Layer 3: Synthetic edge cases
Real video frames are poor test inputs because they exercise the common case. Most pixels in most frames produce similar chrominance values, cluster around similar luminance levels, and do not stress the boundaries of the scope’s coordinate space.
The synthetic test suite generates inputs designed to exercise the edges: single-pixel inputs at extreme chrominance coordinates, flat fields at specific code values, gradients that sweep through the entire gamut, patterns that force every pixel into the same histogram bin (maximum atomic contention), and frames with values at the exact boundary between adjacent bins.
The single-bin-contention test is particularly valuable. It creates an input where every pixel maps to the same vectorscope coordinate. The CPU path produces a clean result because accumulation is sequential. The GPU path dispatches thousands of atomic adds to the same memory location simultaneously. If the atomic accumulation has any precision loss, it shows up here as a discrepancy between the GPU sum and the CPU sum. This test caught a bug in our original implementation where we were using atomicAdd on f32 values instead of quantised integers. The error was tiny per pixel but compounded to a visible intensity difference at high contention.
Running it
The test suite runs on CI against three GPU backends: Vulkan (Linux, discrete GPU), Metal (macOS, Apple Silicon), and DX12 (Windows, NVIDIA). Each backend gets its own tolerance budgets because driver precision varies. The Metal path is slightly more precise than the Vulkan path on the same logical operations, which we attribute to Apple’s tighter shader compiler behaviour, though we have not confirmed that.

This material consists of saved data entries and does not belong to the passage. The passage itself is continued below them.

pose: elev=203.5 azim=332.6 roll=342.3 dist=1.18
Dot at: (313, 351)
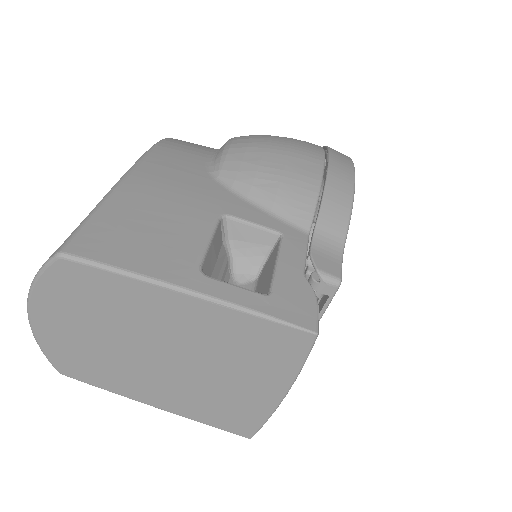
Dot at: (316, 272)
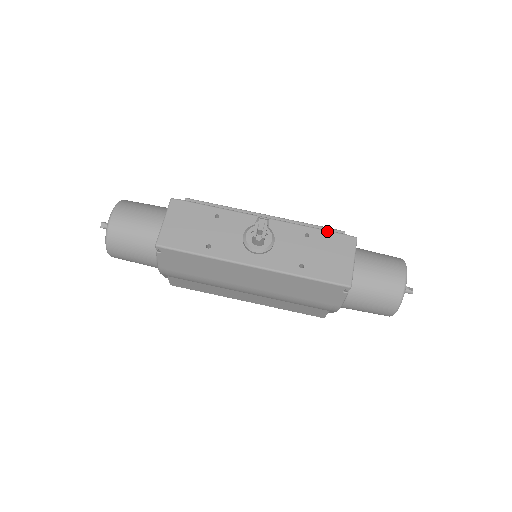
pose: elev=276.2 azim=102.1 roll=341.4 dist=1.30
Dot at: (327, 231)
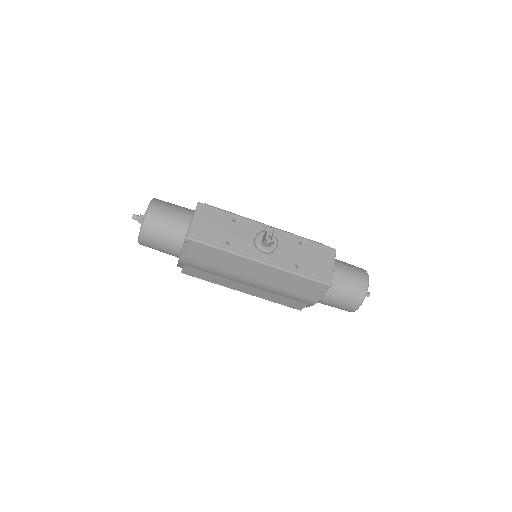
Dot at: (315, 242)
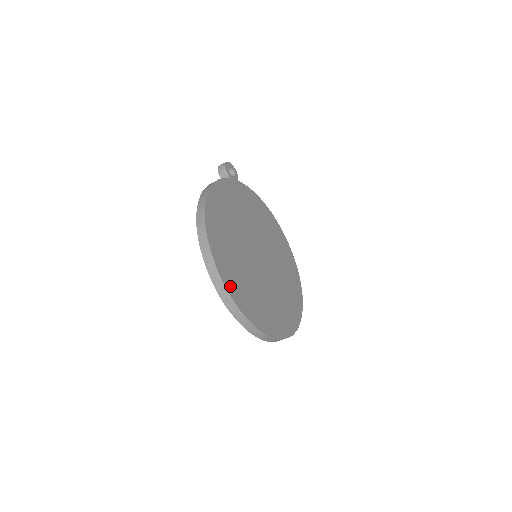
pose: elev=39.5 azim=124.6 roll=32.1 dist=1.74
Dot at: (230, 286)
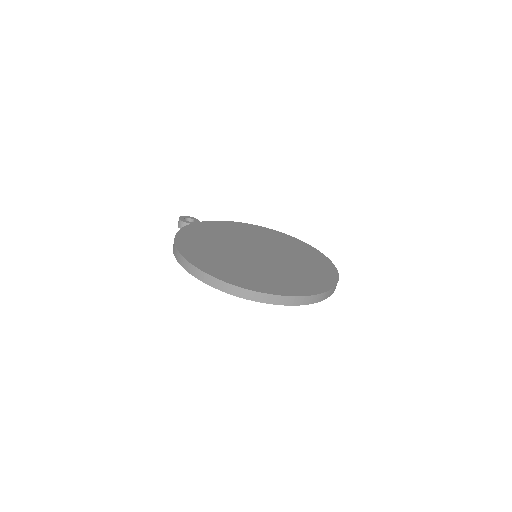
Dot at: (241, 283)
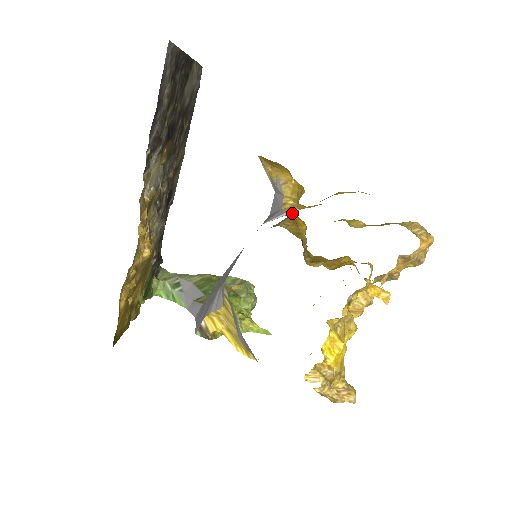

Tests run on every commit that touches the scope rendering code. A full run takes about 40 seconds, most of which is GPU setup and teardown. The actual rendering and comparison is fast. The CI machines have GPUs specifically because headless CPU-only testing would not catch the bugs that matter.

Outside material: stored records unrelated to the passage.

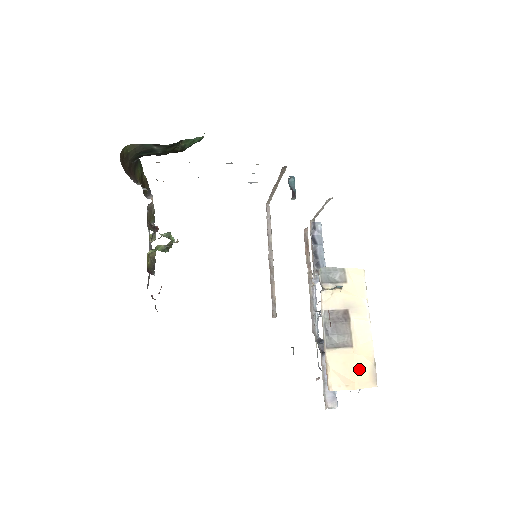
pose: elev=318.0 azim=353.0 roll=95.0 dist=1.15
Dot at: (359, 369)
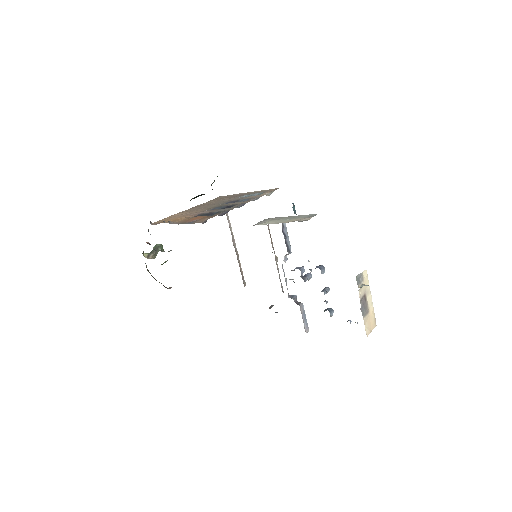
Dot at: (372, 321)
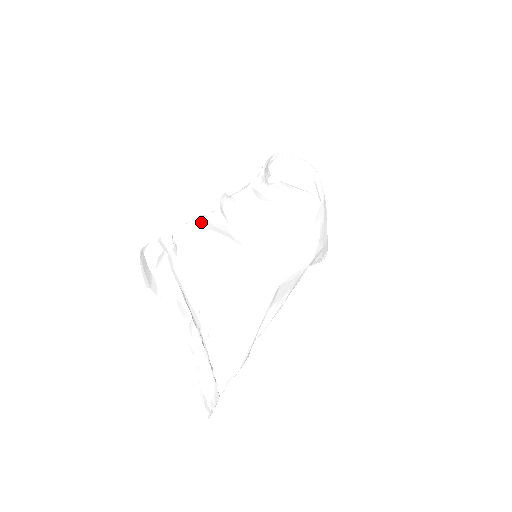
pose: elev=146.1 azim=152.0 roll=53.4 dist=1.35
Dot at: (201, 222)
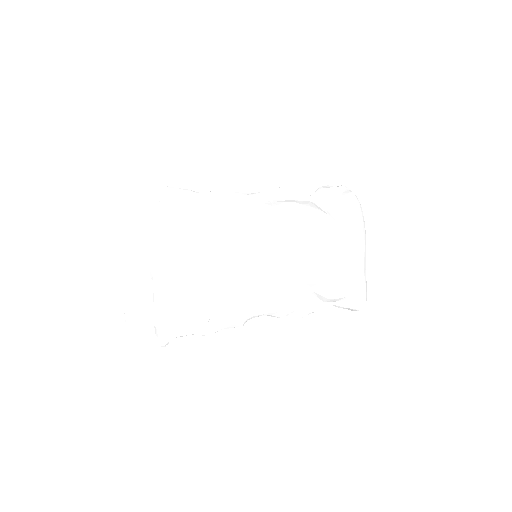
Dot at: (184, 192)
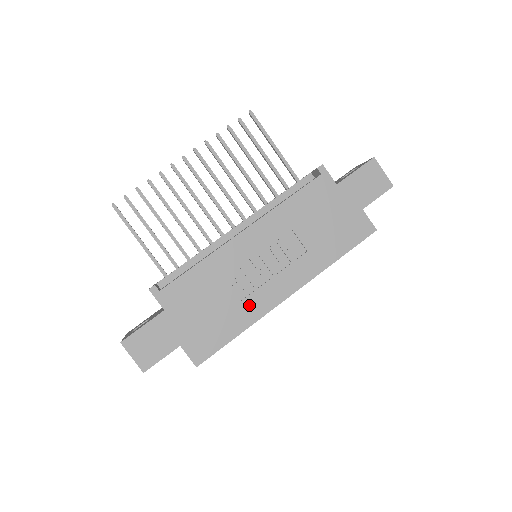
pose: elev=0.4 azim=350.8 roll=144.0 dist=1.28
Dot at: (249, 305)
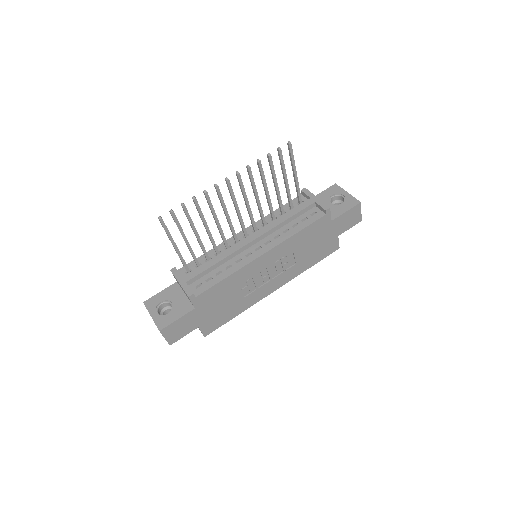
Dot at: (249, 299)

When a test fails, the review process is manual. A developer looks at the difference map, decides whether the error is a real bug or a legitimate precision change (like a driver update), and either fixes the shader or updates the golden master. Updating a golden master requires a comment in the commit explaining why the old reference was wrong or why the new precision characteristic is acceptable.

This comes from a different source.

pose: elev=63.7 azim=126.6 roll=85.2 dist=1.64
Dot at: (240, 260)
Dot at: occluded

This is deliberately not automated. The decision to accept a new precision baseline is a judgment call about signal integrity, and we do not want that decision made by a threshold.
The cost of two paths
Maintaining both CPU and GPU implementations of every scope type is real work. When the rendering algorithm changes, both paths need updating. When a new scope feature ships, it ships twice. The CPU path is typically 3x more code than the GPU path because scalar code cannot lean on implicit parallelism.
The alternative is trusting the GPU output because it looks right. We tried that early on. It produced scopes that were wrong by 1 to 2 pixels on certain input values, in ways that no human reviewer caught during development, but that a colourist would eventually notice when making critical adjustments near the edges of legal gamut. A scope that is wrong at the margins is worse than no scope at all, because it teaches you to distrust the tool.
The CPU reference path costs us roughly two weeks of additional engineering per scope type. The confidence it buys is worth more than that.